- Collected data
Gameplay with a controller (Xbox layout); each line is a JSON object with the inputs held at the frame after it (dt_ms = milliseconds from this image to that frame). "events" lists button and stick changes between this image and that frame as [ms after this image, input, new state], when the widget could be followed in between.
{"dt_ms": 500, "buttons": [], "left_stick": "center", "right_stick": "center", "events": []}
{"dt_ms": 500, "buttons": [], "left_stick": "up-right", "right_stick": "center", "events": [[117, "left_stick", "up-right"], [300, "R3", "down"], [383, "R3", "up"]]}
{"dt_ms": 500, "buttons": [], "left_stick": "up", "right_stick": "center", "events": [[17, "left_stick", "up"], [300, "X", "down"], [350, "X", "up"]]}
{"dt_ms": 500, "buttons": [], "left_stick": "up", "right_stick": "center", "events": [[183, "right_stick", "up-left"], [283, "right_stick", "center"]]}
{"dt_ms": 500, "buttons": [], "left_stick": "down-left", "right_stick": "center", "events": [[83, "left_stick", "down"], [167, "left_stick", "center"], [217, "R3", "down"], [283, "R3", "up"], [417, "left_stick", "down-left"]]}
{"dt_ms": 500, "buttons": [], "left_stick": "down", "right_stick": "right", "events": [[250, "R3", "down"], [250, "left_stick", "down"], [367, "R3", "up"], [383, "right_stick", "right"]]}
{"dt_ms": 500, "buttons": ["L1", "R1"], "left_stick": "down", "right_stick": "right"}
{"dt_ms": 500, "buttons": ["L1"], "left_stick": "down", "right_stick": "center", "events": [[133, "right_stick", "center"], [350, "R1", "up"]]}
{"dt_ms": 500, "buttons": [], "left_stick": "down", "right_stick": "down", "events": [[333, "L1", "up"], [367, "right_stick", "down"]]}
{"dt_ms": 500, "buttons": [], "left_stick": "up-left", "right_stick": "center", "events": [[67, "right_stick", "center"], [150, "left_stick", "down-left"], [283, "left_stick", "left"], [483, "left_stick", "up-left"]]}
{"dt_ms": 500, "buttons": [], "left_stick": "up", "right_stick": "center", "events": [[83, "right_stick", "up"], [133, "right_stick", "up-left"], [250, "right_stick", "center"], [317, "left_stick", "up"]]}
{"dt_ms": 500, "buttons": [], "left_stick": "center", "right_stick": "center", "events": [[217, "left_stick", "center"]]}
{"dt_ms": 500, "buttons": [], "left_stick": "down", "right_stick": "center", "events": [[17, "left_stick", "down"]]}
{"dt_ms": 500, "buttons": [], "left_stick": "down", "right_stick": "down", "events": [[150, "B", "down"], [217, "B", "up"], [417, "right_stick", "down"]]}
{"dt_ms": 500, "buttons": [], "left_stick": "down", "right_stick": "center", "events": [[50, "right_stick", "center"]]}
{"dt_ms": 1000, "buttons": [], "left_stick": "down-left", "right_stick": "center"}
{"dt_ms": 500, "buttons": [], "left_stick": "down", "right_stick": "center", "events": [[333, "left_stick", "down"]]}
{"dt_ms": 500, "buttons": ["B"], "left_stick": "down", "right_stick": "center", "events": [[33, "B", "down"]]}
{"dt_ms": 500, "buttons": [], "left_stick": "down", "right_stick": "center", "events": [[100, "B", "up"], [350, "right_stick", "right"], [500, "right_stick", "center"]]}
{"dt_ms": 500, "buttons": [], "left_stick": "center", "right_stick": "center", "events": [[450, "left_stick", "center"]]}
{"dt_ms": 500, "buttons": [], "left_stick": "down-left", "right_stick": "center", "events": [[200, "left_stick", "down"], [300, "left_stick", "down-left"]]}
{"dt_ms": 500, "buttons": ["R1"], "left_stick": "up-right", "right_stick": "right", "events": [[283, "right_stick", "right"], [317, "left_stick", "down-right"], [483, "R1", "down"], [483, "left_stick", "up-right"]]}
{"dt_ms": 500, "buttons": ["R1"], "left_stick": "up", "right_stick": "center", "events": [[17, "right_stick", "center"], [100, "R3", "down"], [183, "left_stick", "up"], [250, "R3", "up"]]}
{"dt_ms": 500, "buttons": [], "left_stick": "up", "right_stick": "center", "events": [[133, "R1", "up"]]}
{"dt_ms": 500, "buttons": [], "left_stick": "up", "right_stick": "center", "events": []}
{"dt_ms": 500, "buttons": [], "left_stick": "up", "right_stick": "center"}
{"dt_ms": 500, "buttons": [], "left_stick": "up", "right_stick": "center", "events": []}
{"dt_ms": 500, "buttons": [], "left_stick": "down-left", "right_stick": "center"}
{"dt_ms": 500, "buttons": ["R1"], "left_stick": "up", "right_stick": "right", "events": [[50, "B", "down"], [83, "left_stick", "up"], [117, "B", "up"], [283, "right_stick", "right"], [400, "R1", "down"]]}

- Action item
Down to the final line, the data above must be copied exactly.

- Result below
Gameplay with a controller (Xbox layout); each line is a JSON object with the inputs held at the frame after it (dt_ms = milliseconds from this image to that frame). "events" lists button and stick changes between this image and that frame as [ms after this image, input, new state], when the widget could be followed in between.
{"dt_ms": 500, "buttons": [], "left_stick": "center", "right_stick": "center", "events": []}
{"dt_ms": 500, "buttons": [], "left_stick": "up-right", "right_stick": "center", "events": [[117, "left_stick", "up-right"], [300, "R3", "down"], [383, "R3", "up"]]}
{"dt_ms": 500, "buttons": [], "left_stick": "up", "right_stick": "center", "events": [[17, "left_stick", "up"], [300, "X", "down"], [350, "X", "up"]]}
{"dt_ms": 500, "buttons": [], "left_stick": "up", "right_stick": "center", "events": [[183, "right_stick", "up-left"], [283, "right_stick", "center"]]}
{"dt_ms": 500, "buttons": [], "left_stick": "down-left", "right_stick": "center", "events": [[83, "left_stick", "down"], [167, "left_stick", "center"], [217, "R3", "down"], [283, "R3", "up"], [417, "left_stick", "down-left"]]}
{"dt_ms": 500, "buttons": [], "left_stick": "down", "right_stick": "right", "events": [[250, "R3", "down"], [250, "left_stick", "down"], [367, "R3", "up"], [383, "right_stick", "right"]]}
{"dt_ms": 500, "buttons": ["L1", "R1"], "left_stick": "down", "right_stick": "right"}
{"dt_ms": 500, "buttons": ["L1"], "left_stick": "down", "right_stick": "center", "events": [[133, "right_stick", "center"], [350, "R1", "up"]]}
{"dt_ms": 500, "buttons": [], "left_stick": "down", "right_stick": "down", "events": [[333, "L1", "up"], [367, "right_stick", "down"]]}
{"dt_ms": 500, "buttons": [], "left_stick": "up-left", "right_stick": "center", "events": [[67, "right_stick", "center"], [150, "left_stick", "down-left"], [283, "left_stick", "left"], [483, "left_stick", "up-left"]]}
{"dt_ms": 500, "buttons": [], "left_stick": "up", "right_stick": "center", "events": [[83, "right_stick", "up"], [133, "right_stick", "up-left"], [250, "right_stick", "center"], [317, "left_stick", "up"]]}
{"dt_ms": 500, "buttons": [], "left_stick": "center", "right_stick": "center", "events": [[217, "left_stick", "center"]]}
{"dt_ms": 500, "buttons": [], "left_stick": "down", "right_stick": "center", "events": [[17, "left_stick", "down"]]}
{"dt_ms": 500, "buttons": [], "left_stick": "down", "right_stick": "down", "events": [[150, "B", "down"], [217, "B", "up"], [417, "right_stick", "down"]]}
{"dt_ms": 500, "buttons": [], "left_stick": "down", "right_stick": "center", "events": [[50, "right_stick", "center"]]}
{"dt_ms": 1000, "buttons": [], "left_stick": "down-left", "right_stick": "center"}
{"dt_ms": 500, "buttons": [], "left_stick": "down", "right_stick": "center", "events": [[333, "left_stick", "down"]]}
{"dt_ms": 500, "buttons": ["B"], "left_stick": "down", "right_stick": "center", "events": [[33, "B", "down"]]}
{"dt_ms": 500, "buttons": [], "left_stick": "down", "right_stick": "center", "events": [[100, "B", "up"], [350, "right_stick", "right"], [500, "right_stick", "center"]]}
{"dt_ms": 500, "buttons": [], "left_stick": "center", "right_stick": "center", "events": [[450, "left_stick", "center"]]}
{"dt_ms": 500, "buttons": [], "left_stick": "down-left", "right_stick": "center", "events": [[200, "left_stick", "down"], [300, "left_stick", "down-left"]]}
{"dt_ms": 500, "buttons": ["R1"], "left_stick": "up-right", "right_stick": "right", "events": [[283, "right_stick", "right"], [317, "left_stick", "down-right"], [483, "R1", "down"], [483, "left_stick", "up-right"]]}
{"dt_ms": 500, "buttons": ["R1"], "left_stick": "up", "right_stick": "center", "events": [[17, "right_stick", "center"], [100, "R3", "down"], [183, "left_stick", "up"], [250, "R3", "up"]]}
{"dt_ms": 500, "buttons": [], "left_stick": "up", "right_stick": "center", "events": [[133, "R1", "up"]]}
{"dt_ms": 500, "buttons": [], "left_stick": "up", "right_stick": "center", "events": []}
{"dt_ms": 500, "buttons": [], "left_stick": "up", "right_stick": "center"}
{"dt_ms": 500, "buttons": [], "left_stick": "up", "right_stick": "center", "events": []}
{"dt_ms": 500, "buttons": [], "left_stick": "down-left", "right_stick": "center"}
{"dt_ms": 500, "buttons": ["R1"], "left_stick": "up", "right_stick": "right", "events": [[50, "B", "down"], [83, "left_stick", "up"], [117, "B", "up"], [283, "right_stick", "right"], [400, "R1", "down"]]}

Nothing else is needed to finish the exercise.